An on-off valve 49 is provided in a flow path 47 connecting one fluid pressure chamber and the other fluid pressure chamber.

As is clear from the above configuration, the joint device according to the present invention is formed by connecting the first and second expandable hydraulic cylinders 39a and 39b via a universal joint, and the universal joint is rotatable. It is flexible and fixed. Each of the first and second fluid pressure cylinders 39a and 39b has an on-off valve 49 provided in a flow path 47 connecting one fluid pressure chamber and the other fluid pressure chamber.

Therefore, according to the present invention, by opening the on-off valve 49, the expansion and contraction of the fluid pressure cylinders 39a, 39b can be adjusted, and by closing the on-off valve 49, the adjusted length of the fluid cylinders 39a, 39b can be adjusted.

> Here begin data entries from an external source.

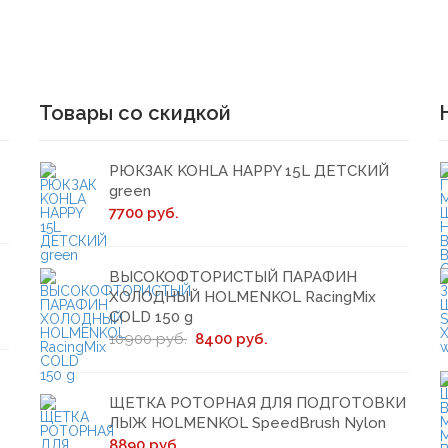
Товары со скидкой
РЮКЗАК KOHLA HAPPY 15L ДЕТСКИЙ
green
7700 руб.
ВЫСОКОФТОРИСТЫЙ ПАРАФИН
ХОЛОДНЫЙ HOLMENKOL RacingMix
COLD 150 g
10900 руб.
8400 руб.
ЩЕТКА РОТОРНАЯ ДЛЯ ПОДГОТОВКИ
ЛЫЖ HOLMENKOL SpeedBrush Nylon
8890 руб.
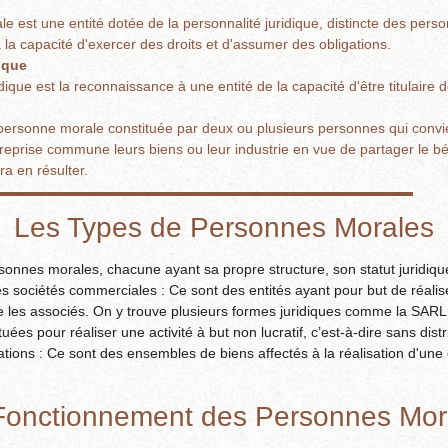
 est une entité dotée de la personnalité juridique, distincte des pers
 la capacité d'exercer des droits et d'assumer des obligations.
ique
dique est la reconnaissance à une entité de la capacité d'être titulaire de
 personne morale constituée par deux ou plusieurs personnes qui convi
treprise commune leurs biens ou leur industrie en vue de partager le bé
ra en résulter.
Les Types de Personnes Morales
rsonnes morales, chacune ayant sa propre structure, son statut juridiqu
Les sociétés commerciales : Ce sont des entités ayant pour but de réal
e les associés. On y trouve plusieurs formes juridiques comme la SARL,
tuées pour réaliser une activité à but non lucratif, c’est-à-dire sans dis
tions : Ce sont des ensembles de biens affectés à la réalisation d'une 
Fonctionnement des Personnes Mor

It can be fixed to

That is, according to the present invention, the first fluid pressure cylinder 39a and the second fluid pressure cylinder 39b connected via a rotatable and fixable universal joint can be adjusted and fixed at any angle, and the first fluid pressure cylinder 39a and the second fluid pressure cylinder 39b can be fixed at any angle. The first and second fluid pressure cylinders 39a and 39b can be adjusted to any desired length and fixed.

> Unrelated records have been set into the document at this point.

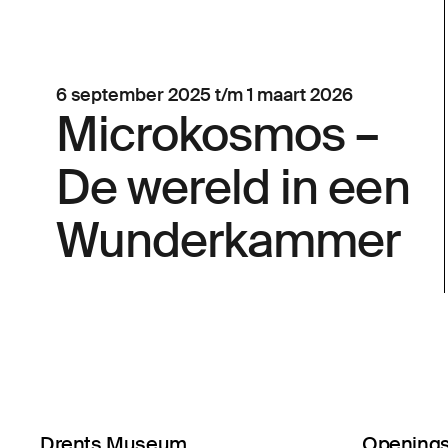
6 september 2025 t/m 1 maart 2026
Micro­kos­mos –
De wereld in een
Wunderkammer
Drents Museum
Openings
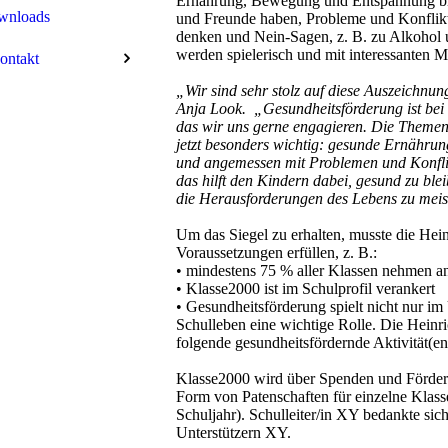
Ernährung, Bewegung und Entspannung bis
wnloads
und Freunde haben, Probleme und Konflikte 
denken und Nein-Sagen, z. B. zu Alkohol u
werden spielerisch und mit interessanten Ma
ontakt
„Wir sind sehr stolz auf diese Auszeichnung
Anja Look. „Gesundheitsförderung ist bei 
das wir uns gerne engagieren. Die Theme
jetzt besonders wichtig: gesunde Ernähr
und angemessen mit Problemen und Konfl
das hilft den Kindern dabei, gesund zu ble
die Herausforderungen des Lebens zu meis
Um das Siegel zu erhalten, musste die He
Voraussetzungen erfüllen, z. B.:
• mindestens 75 % aller Klassen nehmen an
• Klasse2000 ist im Schulprofil verankert
• Gesundheitsförderung spielt nicht nur im
Schulleben eine wichtige Rolle. Die Heinr
folgende gesundheitsfördernde Aktivität(en
Klasse2000 wird über Spenden und Förderge
Form von Patenschaften für einzelne Klass
Schuljahr). Schulleiter/in XY bedankte sich
Unterstützern XY.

[Brief explanation of drawings]

Fig. 1 is a cross-sectional view of a universal joint device according to an embodiment of the present invention, Fig. 2 is a cross-sectional view of a universal joint device according to another embodiment of the present invention, and Fig. 3 is an example of the use of the universal joint device of the present invention. This is a link mechanism device shown. 1, 25... Universal joint device, 7... Spherical part, 1
DESCRIPTION OF SYMBOLS 1...Semispherical recess, 39a, 39b...Fluid pressure cylinder, 47...Flow path, 49...Opening/closing valve.

Claims (1)

[Scope of utility model registration request] A joint device is formed by connecting a first fluid pressure cylinder 39a and a second fluid pressure cylinder 39b via a universal joint device, and the first fluid pressure cylinder 39
The spherical part 7 provided on the a side is connected to the second fluid pressure cylinder 3.
The spherical part 7 and the hemispherical recess 1 are provided rotatably engaged with the hemispherical recess 11 provided on the 9b side.
1, and connects one fluid pressure chamber and the other fluid pressure chamber in each of the first and second fluid pressure cylinders 39a, 39b. A joint device characterized in that an on-off valve 49 is provided in a flow path 47.